Even so, the 61-seat political party advantage within the home is substantial, and handicappers just like the Cook Political Report and therefore the Iowa Electronic Markets predict that Republicans can hold onto their majority.
This uncommon election year, however, raises another possibility: the terribly strategy that Republicans accustomed secured Congress might backfire. Their “great gerrymander” might become another “great dummymander.”
Winning by drawing marginal districts
After the 2010 Census, the GOP place in motion its commit to redraw general assembly districts additional favorable to conservative candidates.
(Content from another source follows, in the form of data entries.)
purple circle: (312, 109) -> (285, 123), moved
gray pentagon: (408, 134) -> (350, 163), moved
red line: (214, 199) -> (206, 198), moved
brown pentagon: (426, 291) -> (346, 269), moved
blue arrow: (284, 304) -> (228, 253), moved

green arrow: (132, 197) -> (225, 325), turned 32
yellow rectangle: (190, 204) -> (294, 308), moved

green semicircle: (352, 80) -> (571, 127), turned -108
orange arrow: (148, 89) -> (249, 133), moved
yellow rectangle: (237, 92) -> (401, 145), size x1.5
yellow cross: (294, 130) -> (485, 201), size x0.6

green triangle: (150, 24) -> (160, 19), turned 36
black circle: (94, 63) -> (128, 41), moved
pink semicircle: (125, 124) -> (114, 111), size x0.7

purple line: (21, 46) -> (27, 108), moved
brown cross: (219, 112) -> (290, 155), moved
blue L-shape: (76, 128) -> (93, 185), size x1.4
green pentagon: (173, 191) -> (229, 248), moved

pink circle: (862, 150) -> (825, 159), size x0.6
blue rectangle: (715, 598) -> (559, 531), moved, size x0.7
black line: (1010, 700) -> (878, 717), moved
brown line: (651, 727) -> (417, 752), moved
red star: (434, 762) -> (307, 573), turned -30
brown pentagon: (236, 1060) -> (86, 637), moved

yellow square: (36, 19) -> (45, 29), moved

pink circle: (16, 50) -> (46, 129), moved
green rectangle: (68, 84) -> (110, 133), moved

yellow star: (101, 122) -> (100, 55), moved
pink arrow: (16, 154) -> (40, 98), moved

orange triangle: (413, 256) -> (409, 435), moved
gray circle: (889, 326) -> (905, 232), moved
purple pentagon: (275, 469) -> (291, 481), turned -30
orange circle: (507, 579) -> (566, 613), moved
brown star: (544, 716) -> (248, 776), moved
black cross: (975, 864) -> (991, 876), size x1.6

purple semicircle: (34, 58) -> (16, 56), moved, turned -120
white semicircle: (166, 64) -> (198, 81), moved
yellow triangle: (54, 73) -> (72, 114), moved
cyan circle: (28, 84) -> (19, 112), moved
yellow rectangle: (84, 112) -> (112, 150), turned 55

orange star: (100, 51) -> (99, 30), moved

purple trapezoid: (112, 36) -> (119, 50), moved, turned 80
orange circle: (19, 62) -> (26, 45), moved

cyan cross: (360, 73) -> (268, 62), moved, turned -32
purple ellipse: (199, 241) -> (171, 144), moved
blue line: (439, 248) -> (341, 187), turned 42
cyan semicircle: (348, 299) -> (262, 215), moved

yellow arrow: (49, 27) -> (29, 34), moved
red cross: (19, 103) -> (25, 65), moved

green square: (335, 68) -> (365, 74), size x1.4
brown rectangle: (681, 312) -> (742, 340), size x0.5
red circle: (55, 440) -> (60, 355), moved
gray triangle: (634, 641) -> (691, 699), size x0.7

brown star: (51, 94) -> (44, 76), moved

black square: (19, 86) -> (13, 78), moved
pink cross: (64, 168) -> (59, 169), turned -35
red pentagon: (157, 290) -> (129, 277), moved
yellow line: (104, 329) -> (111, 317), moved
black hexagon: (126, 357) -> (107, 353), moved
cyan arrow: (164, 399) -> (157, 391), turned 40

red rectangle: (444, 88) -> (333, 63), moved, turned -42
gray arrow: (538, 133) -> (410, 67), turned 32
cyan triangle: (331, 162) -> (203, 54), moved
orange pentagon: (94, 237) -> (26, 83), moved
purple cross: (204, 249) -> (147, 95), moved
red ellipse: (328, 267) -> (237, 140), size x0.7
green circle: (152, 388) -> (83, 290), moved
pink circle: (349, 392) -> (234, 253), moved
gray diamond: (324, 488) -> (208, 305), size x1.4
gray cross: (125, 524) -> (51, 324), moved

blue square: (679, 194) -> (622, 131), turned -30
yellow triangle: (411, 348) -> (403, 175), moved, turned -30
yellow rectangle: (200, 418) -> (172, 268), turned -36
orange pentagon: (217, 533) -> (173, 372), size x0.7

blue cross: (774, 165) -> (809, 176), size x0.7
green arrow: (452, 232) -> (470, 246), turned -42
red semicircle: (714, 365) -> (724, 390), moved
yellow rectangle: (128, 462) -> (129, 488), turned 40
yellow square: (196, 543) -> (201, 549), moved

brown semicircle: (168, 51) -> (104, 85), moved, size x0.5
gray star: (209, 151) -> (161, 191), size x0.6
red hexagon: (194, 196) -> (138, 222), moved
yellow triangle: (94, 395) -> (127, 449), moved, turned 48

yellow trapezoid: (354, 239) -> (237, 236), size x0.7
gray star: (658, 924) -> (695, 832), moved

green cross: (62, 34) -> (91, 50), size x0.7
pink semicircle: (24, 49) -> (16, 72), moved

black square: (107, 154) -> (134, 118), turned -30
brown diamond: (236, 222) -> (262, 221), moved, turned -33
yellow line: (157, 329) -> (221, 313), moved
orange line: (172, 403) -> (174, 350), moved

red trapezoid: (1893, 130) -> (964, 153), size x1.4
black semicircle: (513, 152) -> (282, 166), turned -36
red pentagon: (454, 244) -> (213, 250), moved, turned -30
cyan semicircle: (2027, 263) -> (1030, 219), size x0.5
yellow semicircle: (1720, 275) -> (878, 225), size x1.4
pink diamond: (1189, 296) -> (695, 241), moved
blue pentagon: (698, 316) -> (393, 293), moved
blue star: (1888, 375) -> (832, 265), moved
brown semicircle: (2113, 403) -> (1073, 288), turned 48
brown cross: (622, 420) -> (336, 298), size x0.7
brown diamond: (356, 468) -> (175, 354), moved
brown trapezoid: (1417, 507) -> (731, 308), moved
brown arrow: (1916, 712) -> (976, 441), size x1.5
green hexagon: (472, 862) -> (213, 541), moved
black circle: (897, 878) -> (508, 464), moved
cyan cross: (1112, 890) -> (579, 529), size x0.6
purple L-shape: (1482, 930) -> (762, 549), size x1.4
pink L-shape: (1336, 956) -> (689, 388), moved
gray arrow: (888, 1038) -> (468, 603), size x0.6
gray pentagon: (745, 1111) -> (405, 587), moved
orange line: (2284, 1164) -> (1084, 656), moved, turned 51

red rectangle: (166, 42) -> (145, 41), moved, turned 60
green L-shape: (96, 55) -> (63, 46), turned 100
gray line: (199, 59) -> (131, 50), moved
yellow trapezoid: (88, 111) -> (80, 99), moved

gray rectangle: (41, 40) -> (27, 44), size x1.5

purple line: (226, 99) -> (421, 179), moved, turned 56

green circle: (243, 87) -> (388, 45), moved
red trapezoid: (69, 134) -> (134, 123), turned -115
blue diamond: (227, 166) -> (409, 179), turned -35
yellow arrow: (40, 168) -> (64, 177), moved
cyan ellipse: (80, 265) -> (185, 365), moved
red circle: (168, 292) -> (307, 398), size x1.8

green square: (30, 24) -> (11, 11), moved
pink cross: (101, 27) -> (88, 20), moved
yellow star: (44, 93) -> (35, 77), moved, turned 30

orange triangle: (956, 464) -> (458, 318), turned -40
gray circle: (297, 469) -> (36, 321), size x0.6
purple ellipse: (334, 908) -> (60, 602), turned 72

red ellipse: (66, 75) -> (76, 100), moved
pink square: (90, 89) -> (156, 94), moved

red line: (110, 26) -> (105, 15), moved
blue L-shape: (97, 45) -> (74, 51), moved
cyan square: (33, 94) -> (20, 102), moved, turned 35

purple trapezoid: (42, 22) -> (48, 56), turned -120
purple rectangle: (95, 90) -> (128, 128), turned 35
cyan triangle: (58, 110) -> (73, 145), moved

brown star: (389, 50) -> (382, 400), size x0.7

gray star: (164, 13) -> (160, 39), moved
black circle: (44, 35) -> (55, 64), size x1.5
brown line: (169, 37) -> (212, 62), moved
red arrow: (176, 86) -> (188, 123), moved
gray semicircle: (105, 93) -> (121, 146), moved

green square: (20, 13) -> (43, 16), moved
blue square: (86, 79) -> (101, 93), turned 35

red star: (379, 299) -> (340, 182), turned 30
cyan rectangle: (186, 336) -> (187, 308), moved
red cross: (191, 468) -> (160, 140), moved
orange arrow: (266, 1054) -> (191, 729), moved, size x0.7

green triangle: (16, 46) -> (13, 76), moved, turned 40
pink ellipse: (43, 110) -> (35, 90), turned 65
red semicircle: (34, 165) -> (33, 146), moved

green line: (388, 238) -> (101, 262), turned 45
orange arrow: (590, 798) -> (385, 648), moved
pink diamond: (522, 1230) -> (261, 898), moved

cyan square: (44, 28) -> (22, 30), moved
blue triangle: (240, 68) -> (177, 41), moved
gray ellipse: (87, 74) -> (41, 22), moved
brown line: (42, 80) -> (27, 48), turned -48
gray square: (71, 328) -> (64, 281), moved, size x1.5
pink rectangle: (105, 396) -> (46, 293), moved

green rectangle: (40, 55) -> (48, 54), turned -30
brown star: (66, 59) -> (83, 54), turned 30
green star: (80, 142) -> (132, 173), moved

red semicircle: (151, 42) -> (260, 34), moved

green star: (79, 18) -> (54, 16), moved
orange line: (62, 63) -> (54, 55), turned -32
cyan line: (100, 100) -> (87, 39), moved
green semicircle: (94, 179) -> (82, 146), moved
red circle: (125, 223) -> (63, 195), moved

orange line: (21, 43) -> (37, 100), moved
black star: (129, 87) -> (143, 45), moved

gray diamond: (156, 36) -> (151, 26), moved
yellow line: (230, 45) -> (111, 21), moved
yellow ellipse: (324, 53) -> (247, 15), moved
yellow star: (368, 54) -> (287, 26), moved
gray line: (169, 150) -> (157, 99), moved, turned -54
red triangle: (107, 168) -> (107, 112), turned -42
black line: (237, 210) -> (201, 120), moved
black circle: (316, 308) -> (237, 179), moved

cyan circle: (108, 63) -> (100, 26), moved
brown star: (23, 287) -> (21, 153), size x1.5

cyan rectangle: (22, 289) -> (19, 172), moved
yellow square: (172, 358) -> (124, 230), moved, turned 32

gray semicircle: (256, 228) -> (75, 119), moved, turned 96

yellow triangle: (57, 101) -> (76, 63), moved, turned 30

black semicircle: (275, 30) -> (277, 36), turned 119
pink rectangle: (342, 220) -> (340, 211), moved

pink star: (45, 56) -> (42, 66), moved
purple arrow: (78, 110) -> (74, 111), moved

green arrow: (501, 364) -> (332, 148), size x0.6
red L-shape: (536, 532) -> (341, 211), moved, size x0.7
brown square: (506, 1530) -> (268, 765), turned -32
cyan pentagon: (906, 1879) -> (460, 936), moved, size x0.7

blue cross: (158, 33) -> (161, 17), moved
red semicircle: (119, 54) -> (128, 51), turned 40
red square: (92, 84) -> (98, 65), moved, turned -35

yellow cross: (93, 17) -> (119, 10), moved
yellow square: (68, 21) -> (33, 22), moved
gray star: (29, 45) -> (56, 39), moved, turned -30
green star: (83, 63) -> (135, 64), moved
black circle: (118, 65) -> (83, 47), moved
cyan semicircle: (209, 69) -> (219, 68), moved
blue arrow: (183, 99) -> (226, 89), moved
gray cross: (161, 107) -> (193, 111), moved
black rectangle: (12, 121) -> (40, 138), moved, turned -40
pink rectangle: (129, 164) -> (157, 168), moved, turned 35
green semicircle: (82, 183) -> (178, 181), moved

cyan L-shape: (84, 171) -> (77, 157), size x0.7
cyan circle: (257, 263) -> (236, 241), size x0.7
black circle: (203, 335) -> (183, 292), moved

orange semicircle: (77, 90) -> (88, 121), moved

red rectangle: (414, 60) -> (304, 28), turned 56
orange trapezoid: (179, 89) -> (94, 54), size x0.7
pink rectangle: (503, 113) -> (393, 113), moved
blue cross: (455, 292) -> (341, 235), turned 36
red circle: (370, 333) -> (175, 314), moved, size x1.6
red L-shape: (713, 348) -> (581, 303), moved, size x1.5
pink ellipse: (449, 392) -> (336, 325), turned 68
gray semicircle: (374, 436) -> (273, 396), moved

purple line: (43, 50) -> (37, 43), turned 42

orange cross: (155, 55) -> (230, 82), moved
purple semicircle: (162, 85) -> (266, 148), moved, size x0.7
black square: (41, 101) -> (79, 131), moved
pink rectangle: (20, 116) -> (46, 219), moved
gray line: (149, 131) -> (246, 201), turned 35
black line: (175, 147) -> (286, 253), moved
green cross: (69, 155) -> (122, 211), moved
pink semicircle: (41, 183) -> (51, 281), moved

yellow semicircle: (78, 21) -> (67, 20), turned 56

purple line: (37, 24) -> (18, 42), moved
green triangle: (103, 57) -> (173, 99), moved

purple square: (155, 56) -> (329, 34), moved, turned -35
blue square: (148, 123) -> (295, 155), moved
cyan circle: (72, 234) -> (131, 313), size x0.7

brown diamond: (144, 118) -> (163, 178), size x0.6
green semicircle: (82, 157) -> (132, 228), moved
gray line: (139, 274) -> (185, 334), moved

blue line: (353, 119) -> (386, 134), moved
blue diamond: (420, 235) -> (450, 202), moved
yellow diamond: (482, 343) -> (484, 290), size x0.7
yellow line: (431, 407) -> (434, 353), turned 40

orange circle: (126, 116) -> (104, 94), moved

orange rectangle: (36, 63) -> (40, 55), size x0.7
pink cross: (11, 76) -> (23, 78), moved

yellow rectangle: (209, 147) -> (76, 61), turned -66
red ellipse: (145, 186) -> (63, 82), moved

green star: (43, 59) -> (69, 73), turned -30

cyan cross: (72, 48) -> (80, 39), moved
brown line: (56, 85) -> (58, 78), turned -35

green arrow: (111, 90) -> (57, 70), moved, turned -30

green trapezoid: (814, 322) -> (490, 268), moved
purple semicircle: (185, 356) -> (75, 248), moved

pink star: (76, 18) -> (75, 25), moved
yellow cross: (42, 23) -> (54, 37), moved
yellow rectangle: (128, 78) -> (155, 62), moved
Whereas nonpartisan gerrymandering creates safe districts for each parties, the political party undertook partisan gerrymandering, that packs the opposite party’s voters into as few districts as potential and spreads out the gerrymandering party’s voters across several districts, every of that that party will win however typically by uncomfortably slender margins.
Pennsylvania illustrates this strategy. within the 2012 election, Democratic general assembly candidates won concerning seventy five,000 additional votes than did Republican candidates, however the political party captured thirteen of eighteen seats. Four of the 5 Democratic districts had been jam-choked with Democratic voters. The safest of those districts scored D+38 on the Cook Report’s Partisan citizen Index (PVI), which implies that voters during this district backed President Obama in 2008-2012 by thirty eight share points quite the national citizens.
By distinction, the political party presently holds four marginal districts, rated as R+2, R+1, or Even. Another six political party districts area unit R+5 or R+6. The remaining 3 area unit R+9 or higher.
The Pennsylvania pattern holds up across the nation, wherever the political party holds varied marginal districts. The chart below shows PVI ratings for all of the GOP’s House seats. Republicans hold thirty seven districts rated R+2 or lower and eighteen at R+3 or R+4, for a complete of fifty five marginal districts. Democrats, against this, hold 0.5 as several.
Potential bother for the political party
If the Trump collapse and Clinton surge continue, they might reveal the perils of partisan redistricting. That strategy created numerous marginal Republican districts that if the political party loses the majority of the seats at or below R+2, it'd conjointly lose its general assembly majority. A catastrophe that claimed each political party seat at or below R+4 would bring the political party caucus getting ready to the scale of today’s House Democrats.
More than that, several seats the Republicans lost would belong to newcomers, WHO embrace the foremost vocal party conservatives. Once again, this is often associate indirect results of gerrymandering, which generally ensures safer seats for the foremost senior party members.
In Pennsylvania, let's say, 3 of the four marginal political party districts area unit control by incumbents with not up to 5 years of general assembly expertise. against this, only 1 of the six most senior members of the Republican delegation includes a seat with a PVI rating below R+6.
Of course, Democrats shouldn’t be over-confident, even amidst a decisive Trump defeat. The influence of a presidential contest weakens collectively travels down the ballot, and incumbents generally insulate themselves to an adequate degree to earn election rates north of ninety five p.c.
Moreover, cautious voters typically counterbalance one party’s Presidential triumph by returning a general assembly majority for the alternative party. Democrats might also have fielded too several subpar candidates within the marginal districts they didn’t imagine may be won.
For these reasons, a Democratic House majority remains an extended shot.
But 2016 is not any standard election year. There’s still enough episodes left during this season for a new plot twist before Nov. 8. the ultimate act would possibly reveal the perils of the partisan gerrymander.
The political cartoon that cemented the term, as a tribute to Massachusetts Gov. Elbridge Gerry’s machinations in 1812, caricatured a twisting legislative district as a dreadful lizard with claws, fangs, and dragon wings. 200 years later, these monsters would possibly bite their masters. Here, there be irony.
John Gastil could be a academic of political communication at Pennsylvania State University, wherever he's a senior scholar at the McCourtney Institute for Democracy. His most up-to-date books embrace “Democracy in Motion,” “Democracy in little Groups” (2nd male erecticle dysfunction.) and “The Jury and Democracy.”